After completing his Master’s, he was awarded the Swiss Government Excellence Scholarship and joined the University of Bern, Switzerland, in 2013 to pursue a PhD under the supervision of Professor Thomas Wandlowski. Following a tragic turn of events - Professor Wandlowski suffered a severe health crisis and unfortunately passed away after a prolonged stay in the intensive care unit (ICU) - Motiar was required to change both his PhD laboratory and research topic within six months of joining. He then joined Professor Peter Broekmann’s laboratory in the same department at the University of Bern in 2014 to work on the electrochemical conversion of carbon dioxide into value-added products. He successfully completed his PhD in 2018 and was awarded the distinction of Summa cum Laude, the highest honour, for his doctoral thesis.
Motiar subsequently received a Swiss National Science Foundation (SNSF) Mobility Fellowship and joined the Department of Chemistry at the University of Cambridge in 2019 to undertake his postdoctoral research on solar fuel synthesis with Professor Erwin Reisner. In 2020, he was awarded a Marie Skłodowska-Curie Individual European Fellowship, enabling him to pursue his research in the Reisner Lab. His works have been published in leading materials/catalysis/energy journals, attracting significant media attention and coverage by leading international newspapers, including the BBC, The Independent, The Sunday Times, Daily Mail, Euronews, and others. In 2021, he was appointed as a non-stipendiary Research Fellow at the prestigious St John’s College, University of Cambridge. In 2023, Motiar became a Member of the Royal Society of Chemistry (MRSC) and was awarded a Merit Fellowship by the University of Cambridge in recognition of his outstanding research and innovation.

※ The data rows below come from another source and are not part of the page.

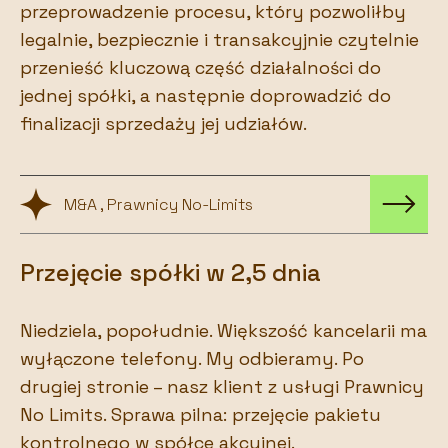
przeprowadzenie procesu, który pozwoliłby
legalnie, bezpiecznie i transakcyjnie czytelnie
przenieść kluczową część działalności do
jednej spółki, a następnie doprowadzić do
finalizacji sprzedaży jej udziałów.
M&A , Prawnicy No-Limits
Przejęcie spółki w 2,5 dnia
Niedziela, popołudnie. Większość kancelarii ma
wyłączone telefony. My odbieramy. Po
drugiej stronie – nasz klient z usługi Prawnicy
No Limits. Sprawa pilna: przejęcie pakietu
kontrolnego w spółce akcyjnej.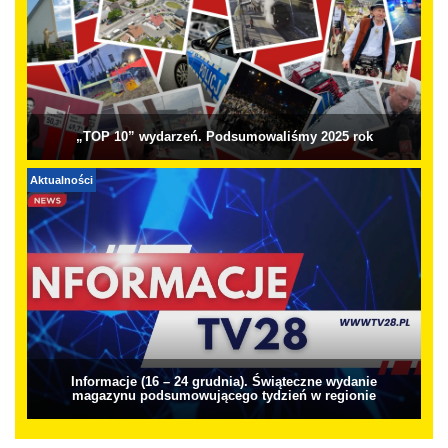
„TOP 10” wydarzeń. Podsumowaliśmy 2025 rok
Aktualności
Informacje (16 – 24 grudnia). Świąteczne wydanie
magazynu podsumowującego tydzień w regionie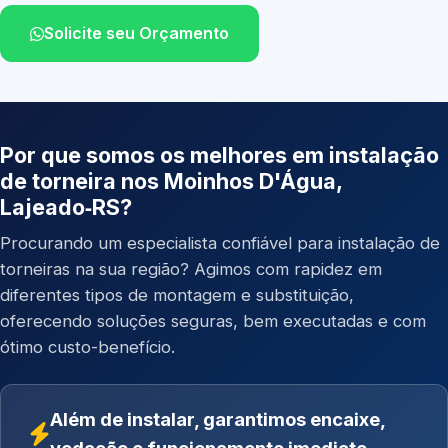
Solicite seu Orçamento
Por que somos os melhores em instalação
de torneira nos Moinhos D'Água,
Lajeado‑RS?
Procurando um especialista confiável para instalação de
torneiras na sua região? Agimos com rapidez em
diferentes tipos de montagem e substituição,
oferecendo soluções seguras, bem executadas e com
ótimo custo-benefício.
Além de instalar, garantimos encaixe,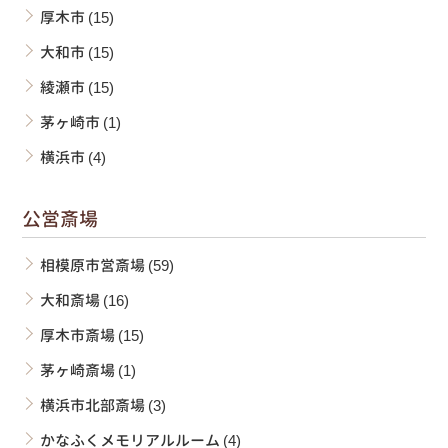
厚木市
(15)
大和市
(15)
綾瀬市
(15)
茅ヶ崎市
(1)
横浜市
(4)
公営斎場
相模原市営斎場
(59)
大和斎場
(16)
厚木市斎場
(15)
茅ヶ崎斎場
(1)
横浜市北部斎場
(3)
かなふくメモリアルルーム
(4)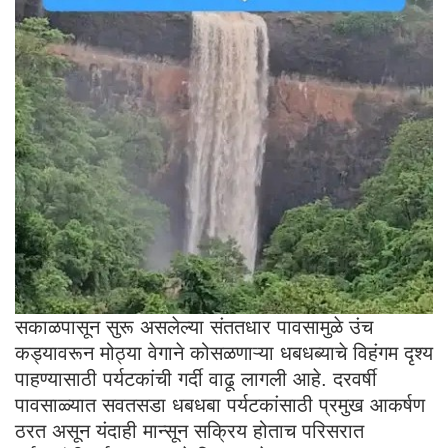
सकाळपासून सुरू असलेल्या संततधार पावसामुळे उंच
कड्यावरून मोठ्या वेगाने कोसळणाऱ्या धबधब्याचे विहंगम दृश्य
पाहण्यासाठी पर्यटकांची गर्दी वाढू लागली आहे. दरवर्षी
पावसाळ्यात सवतसडा धबधबा पर्यटकांसाठी प्रमुख आकर्षण
ठरत असून यंदाही मान्सून सक्रिय होताच परिसरात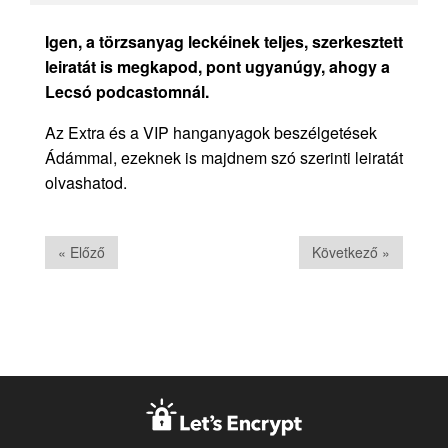
Igen, a törzsanyag leckéinek teljes, szerkesztett
leiratát is megkapod, pont ugyanúgy, ahogy a
Lecsó podcastomnál.
Az Extra és a VIP hanganyagok beszélgetések
Ádámmal, ezeknek is majdnem szó szerinti leiratát
olvashatod.
« Előző
Következő »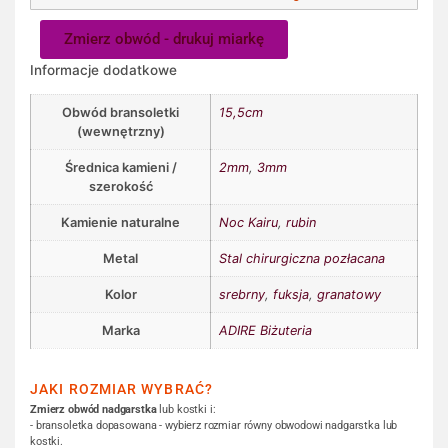
Zmierz obwód - drukuj miarkę
Informacje dodatkowe
Obwód bransoletki
15,5cm
(wewnętrzny)
Średnica kamieni /
2mm
,
3mm
szerokość
Kamienie naturalne
Noc Kairu
,
rubin
Metal
Stal chirurgiczna pozłacana
Kolor
srebrny
,
fuksja
,
granatowy
Marka
ADIRE Biżuteria
JAKI ROZMIAR WYBRAĆ?
Zmierz obwód nadgarstka
lub kostki i:
- bransoletka dopasowana - wybierz rozmiar równy obwodowi nadgarstka lub
kostki.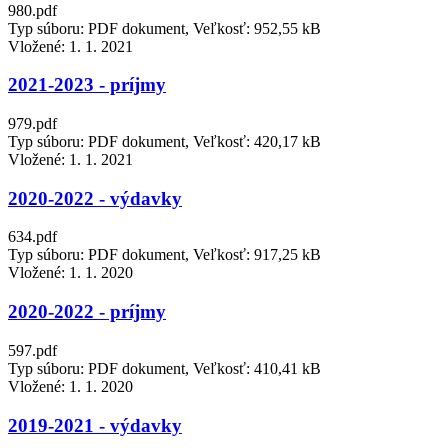
980.pdf
Typ súboru: PDF dokument, Veľkosť: 952,55 kB
Vložené:
1. 1. 2021
2021-2023 - príjmy
979.pdf
Typ súboru: PDF dokument, Veľkosť: 420,17 kB
Vložené:
1. 1. 2021
2020-2022 - výdavky
634.pdf
Typ súboru: PDF dokument, Veľkosť: 917,25 kB
Vložené:
1. 1. 2020
2020-2022 - príjmy
597.pdf
Typ súboru: PDF dokument, Veľkosť: 410,41 kB
Vložené:
1. 1. 2020
2019-2021 - výdavky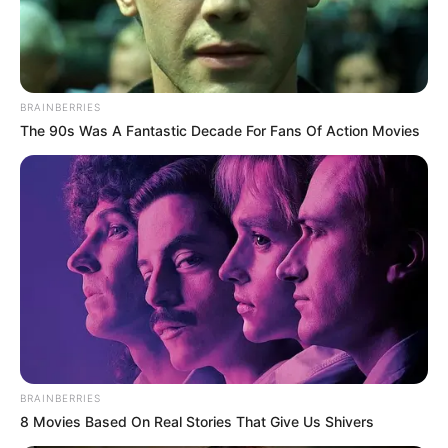
BRAINBERRIES
The 90s Was A Fantastic Decade For Fans Of Action Movies
BRAINBERRIES
8 Movies Based On Real Stories That Give Us Shivers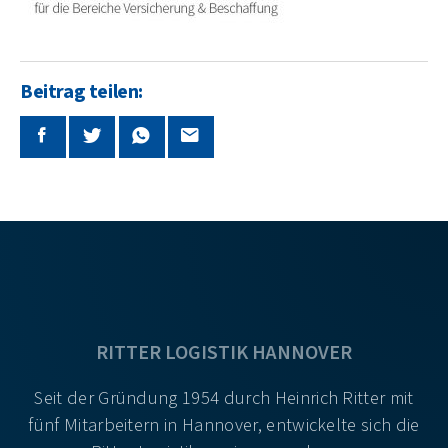
Beitrag teilen:
RITTER LOGISTIK HANNOVER
Seit der Gründung 1954 durch Heinrich Ritter mit
fünf Mitarbeitern in Hannover, entwickelte sich die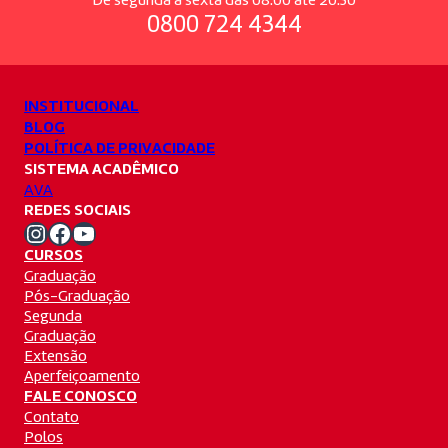
De segunda à sexta das 08:00 até 20:30
0800 724 4344
INSTITUCIONAL
BLOG
POLÍTICA DE PRIVACIDADE
SISTEMA ACADÊMICO
AVA
REDES SOCIAIS
Instagram Unifacvest
Facebook Unifacvest
Youtube Unifacvest
CURSOS
Graduação
Pós-Graduação
Segunda
Graduação
Extensão
Aperfeiçoamento
FALE CONOSCO
Contato
Polos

Motiar joined the Department of Chemical Engineering at the University of Liège in March 2025 as an Assistant Professor and Academic Chair in Power-to-Fuel. His research focuses on the development of novel materials and catalytic processes to enable scalable and sustainable technologies, combining atomic-scale engineering with efforts to bridge the gap between fundamental materials insights and the large-scale implementation of innovative, renewable-energy-driven catalytic processes. The primary objective of his independent research is to contribute to the development of a sustainable, circular, net-zero future economy.